I'm sitting here, crying and in absolute shock. I didn't see this post until about 10:00 last night. This morning, I honestly thought it was a dream. I'm devastated that it wasn't.
Dave and I bonded over our love for the desert and sent many PMs through the last few years talking about his and Jeff's life there in Mesquite. My husband and I traveled to Mesquite during one of our trips to Vegas just to meet Dave and Jeff. We spent the most wonderful time, touring their home which they were lovingly updating, talking about life, travel, and a million other things. That visit turned into an on-line friendship (sadly we never able to return to Mesquite) and we kept in contact, although at times it would be months between "chats." It didn't matter how much time had passed, we were like two old friends that just picked up where we left off. Frequently, Dave would talk to me about relocating to Mesquite, telling me how great it was there, and for awhile my husband and I talked about it. In the end, it wasn't the right choice for us, but we always knew Dave would have been right there to help us if we decided to make the move.

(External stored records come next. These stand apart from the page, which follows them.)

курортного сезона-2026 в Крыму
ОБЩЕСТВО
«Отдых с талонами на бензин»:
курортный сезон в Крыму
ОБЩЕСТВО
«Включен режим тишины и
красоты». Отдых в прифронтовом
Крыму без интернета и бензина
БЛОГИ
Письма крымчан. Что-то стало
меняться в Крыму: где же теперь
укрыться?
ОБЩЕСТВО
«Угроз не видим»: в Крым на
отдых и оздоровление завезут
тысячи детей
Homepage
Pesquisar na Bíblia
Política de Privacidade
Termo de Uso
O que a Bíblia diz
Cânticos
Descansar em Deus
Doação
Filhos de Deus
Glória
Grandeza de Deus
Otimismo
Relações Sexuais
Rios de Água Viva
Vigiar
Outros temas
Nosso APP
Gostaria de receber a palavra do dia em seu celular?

Dave was one of the kindest people I've ever known. Always upbeat, even when I know the weight of the world was on his shoulders as he and Jeff weathered and worried about various issues. I think their many travels is what kept Dave grounded and happy, and he was always anxious to share pictures of their trips and tell me how much fun they had. I'm not a cruise person but Dave almost had me convinced to give it a try based on his stories of how much fun he and Jeff had.
My heart aches for Jeff and the rest of Dave's family as they navigate this terrible loss. It's a huge loss for them and a loss for all of us here at TUG.
RIP my dear friend. I will forever treasure our friendship.